AV: Your major character in the series is Ricky, the disgraced high school hockey star who is now a 600-pound shut-in. How uncomfortable was the fat suit?

McCulloch: Of course we’re the Kids in the Hall, so we didn’t have the Eddie Murphy fat suit with its own cooling system built in. That was probably the hardest part of the whole thing, some pretty tough, wet going. The big battle scene with Death, that was probably a 12- or 13-hour day. They won’t let you do that in LA, but when you’re the executive producer, it’s like, gotta keep going!

AV: Because you’re all writers, I assume that you mostly devise characters for yourselves to play. Is there a lot of switching that goes on in development?

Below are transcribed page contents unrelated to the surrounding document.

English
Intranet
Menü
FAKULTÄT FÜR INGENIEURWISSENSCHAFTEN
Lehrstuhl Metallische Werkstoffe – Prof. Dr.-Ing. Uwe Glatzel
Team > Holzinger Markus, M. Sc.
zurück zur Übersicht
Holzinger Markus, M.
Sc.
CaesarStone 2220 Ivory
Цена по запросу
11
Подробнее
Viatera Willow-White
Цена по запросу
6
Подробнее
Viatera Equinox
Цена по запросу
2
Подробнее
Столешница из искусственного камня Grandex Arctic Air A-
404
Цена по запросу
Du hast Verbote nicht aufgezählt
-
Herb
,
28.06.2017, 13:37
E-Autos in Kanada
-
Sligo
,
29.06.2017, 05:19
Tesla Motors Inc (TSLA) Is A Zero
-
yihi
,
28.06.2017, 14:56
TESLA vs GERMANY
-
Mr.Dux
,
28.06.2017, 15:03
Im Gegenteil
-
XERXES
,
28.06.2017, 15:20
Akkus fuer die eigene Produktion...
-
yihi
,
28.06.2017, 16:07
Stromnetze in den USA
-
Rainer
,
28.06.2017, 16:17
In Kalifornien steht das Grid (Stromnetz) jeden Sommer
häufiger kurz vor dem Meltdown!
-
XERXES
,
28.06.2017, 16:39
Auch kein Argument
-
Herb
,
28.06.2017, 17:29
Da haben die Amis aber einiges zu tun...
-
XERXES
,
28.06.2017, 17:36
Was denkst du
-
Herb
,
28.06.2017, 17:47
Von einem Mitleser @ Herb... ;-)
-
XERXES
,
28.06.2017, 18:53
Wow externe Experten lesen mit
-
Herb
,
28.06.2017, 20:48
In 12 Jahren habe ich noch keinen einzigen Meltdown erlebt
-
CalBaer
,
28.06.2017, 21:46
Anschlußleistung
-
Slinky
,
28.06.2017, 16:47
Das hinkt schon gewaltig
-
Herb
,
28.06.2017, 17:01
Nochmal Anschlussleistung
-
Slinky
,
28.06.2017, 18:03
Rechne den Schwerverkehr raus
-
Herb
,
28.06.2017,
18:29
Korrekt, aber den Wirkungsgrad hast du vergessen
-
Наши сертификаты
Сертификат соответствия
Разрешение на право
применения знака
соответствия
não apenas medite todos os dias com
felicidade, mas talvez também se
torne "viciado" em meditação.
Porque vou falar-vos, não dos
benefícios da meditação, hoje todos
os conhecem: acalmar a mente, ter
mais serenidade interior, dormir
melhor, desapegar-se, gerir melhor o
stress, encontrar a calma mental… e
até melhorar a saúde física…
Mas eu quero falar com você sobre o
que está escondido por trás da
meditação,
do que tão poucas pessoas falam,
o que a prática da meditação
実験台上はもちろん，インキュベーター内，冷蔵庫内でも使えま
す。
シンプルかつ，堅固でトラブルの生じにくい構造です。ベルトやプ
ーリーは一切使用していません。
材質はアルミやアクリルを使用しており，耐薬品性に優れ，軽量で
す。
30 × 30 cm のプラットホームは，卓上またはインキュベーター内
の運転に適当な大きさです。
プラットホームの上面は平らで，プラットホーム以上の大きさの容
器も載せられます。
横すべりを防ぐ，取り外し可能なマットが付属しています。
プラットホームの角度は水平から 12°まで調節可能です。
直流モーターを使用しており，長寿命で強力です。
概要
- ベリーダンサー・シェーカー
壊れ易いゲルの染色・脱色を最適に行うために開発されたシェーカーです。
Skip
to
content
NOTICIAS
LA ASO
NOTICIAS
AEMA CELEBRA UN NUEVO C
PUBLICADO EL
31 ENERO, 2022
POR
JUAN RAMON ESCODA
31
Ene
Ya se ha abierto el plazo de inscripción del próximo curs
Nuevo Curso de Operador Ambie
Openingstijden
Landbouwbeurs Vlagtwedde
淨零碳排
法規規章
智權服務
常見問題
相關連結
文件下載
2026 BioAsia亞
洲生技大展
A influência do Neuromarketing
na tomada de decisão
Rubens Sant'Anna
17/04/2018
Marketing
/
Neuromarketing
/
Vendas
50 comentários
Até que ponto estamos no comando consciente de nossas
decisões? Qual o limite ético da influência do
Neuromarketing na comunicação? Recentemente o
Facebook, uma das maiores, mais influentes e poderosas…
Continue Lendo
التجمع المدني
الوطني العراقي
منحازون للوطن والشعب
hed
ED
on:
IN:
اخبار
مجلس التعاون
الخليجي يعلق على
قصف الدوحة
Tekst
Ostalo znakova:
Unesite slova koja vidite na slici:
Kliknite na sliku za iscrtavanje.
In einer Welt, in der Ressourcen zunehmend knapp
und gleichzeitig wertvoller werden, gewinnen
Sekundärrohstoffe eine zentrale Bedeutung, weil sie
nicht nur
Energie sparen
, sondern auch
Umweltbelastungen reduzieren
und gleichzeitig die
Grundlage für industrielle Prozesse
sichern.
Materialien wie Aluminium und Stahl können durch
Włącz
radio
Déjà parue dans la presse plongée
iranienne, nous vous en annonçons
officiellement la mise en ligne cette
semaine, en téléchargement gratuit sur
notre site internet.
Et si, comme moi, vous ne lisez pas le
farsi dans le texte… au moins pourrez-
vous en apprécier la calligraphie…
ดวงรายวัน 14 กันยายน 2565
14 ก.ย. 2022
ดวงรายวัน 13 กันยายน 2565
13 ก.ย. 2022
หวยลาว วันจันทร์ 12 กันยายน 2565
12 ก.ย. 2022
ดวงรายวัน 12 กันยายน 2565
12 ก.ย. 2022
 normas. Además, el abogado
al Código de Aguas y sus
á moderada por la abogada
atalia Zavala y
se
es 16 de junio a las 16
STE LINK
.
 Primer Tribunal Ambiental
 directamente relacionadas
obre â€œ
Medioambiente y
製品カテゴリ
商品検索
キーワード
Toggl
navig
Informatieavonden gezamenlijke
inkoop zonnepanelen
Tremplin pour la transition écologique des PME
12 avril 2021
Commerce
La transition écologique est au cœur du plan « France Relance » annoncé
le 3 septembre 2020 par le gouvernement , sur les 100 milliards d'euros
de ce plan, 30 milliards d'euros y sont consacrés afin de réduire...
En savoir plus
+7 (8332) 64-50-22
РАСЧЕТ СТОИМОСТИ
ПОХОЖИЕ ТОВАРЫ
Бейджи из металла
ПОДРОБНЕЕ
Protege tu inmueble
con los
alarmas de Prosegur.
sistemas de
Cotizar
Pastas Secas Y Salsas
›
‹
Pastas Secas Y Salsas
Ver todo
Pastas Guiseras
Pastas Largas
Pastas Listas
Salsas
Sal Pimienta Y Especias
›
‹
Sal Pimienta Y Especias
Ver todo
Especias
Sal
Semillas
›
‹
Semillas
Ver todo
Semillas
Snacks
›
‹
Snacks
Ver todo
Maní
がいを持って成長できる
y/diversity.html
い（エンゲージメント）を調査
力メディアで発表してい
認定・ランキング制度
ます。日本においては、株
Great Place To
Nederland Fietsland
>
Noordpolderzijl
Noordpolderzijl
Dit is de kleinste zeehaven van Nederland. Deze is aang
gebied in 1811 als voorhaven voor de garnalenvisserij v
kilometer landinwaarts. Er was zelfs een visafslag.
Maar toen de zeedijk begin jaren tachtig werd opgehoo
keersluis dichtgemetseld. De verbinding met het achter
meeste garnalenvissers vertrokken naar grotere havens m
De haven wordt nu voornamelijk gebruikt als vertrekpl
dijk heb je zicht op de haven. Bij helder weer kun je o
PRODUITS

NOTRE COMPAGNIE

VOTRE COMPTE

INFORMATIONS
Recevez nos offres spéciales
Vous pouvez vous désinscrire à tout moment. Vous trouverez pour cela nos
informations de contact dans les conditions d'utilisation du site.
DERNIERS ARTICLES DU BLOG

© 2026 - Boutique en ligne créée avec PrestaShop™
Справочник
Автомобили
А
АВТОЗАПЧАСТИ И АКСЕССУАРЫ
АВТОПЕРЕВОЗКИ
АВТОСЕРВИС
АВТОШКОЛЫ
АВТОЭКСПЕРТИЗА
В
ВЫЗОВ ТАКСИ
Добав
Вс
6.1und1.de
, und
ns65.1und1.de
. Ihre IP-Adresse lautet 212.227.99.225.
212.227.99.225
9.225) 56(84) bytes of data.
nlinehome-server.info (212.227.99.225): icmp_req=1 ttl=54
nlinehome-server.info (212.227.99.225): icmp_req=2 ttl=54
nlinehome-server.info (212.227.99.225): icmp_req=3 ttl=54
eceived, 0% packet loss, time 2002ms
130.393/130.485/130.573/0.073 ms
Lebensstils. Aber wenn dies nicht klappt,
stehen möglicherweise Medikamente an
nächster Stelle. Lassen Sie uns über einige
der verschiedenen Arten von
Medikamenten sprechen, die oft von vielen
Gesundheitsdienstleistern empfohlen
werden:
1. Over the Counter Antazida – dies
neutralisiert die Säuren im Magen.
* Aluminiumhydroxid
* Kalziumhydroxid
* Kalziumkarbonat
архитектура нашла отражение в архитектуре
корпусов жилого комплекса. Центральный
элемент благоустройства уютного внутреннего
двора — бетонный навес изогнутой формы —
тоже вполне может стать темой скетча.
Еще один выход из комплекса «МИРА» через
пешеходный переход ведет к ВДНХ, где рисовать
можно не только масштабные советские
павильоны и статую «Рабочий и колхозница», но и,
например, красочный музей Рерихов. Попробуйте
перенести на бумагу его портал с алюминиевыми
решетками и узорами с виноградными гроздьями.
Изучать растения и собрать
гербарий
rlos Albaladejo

McCulloch: Some. It’s sort of a creative osmosis. Mark played Death because he loves characters where he can ponder, “How does this guy grunt?” Scott came up with the story of Dusty, so he was going to play him. We were cognizant of not wanting to play too much opposite ourselves in the same scene, ’cause it’s a comedy killer—we made that mistake in Brain Candy.

AV: Why are men in dresses funny?

McCulloch: [He pauses.] Well, that I don’t know. I guess because it’s an obvious absurd joke. And then when you forget that they’re men, then it becomes more interesting because it’s absurd that you forgot about it and you remember it at certain times. So it’s like a magic trick.

AV: After nearly 30 years in this business, does being professionally funny get easier or harder?

McCulloch: It gets both. I spend a lot of my time writing scripts and doing pilots for American TV, and you spend a lot of your time explaining why what you want to do is funny. So in a business sense it gets more tiring to have to explain yourself, and you don’t want to be that guy saying, “Don’t you know who I am?” But understanding what makes TV, what makes characters and storytelling, makes some part of it easier.

AV: How has the chemistry among the five Kids fared after all these years together?

McCulloch: It ebbs and flows, but its easier to be together now…it’s weird when we haven’t seen each other for a long time, but when we’re performing we just get back into it. You go in the van and Scott’s reading the newspaper, and he says hi or he doesn’t say hi, it doesn’t matter because we’re like a whole family. It’s that way in terms of performance and writing as well. Death was sort of a test—we’ve sustained ourselves mostly doing tours, where it isn’t as hard to agree on things as much as doing a whole new series, where you have to agree on the entire scope and tone of it. That takes a lot of discussion and a lot of trust with each other.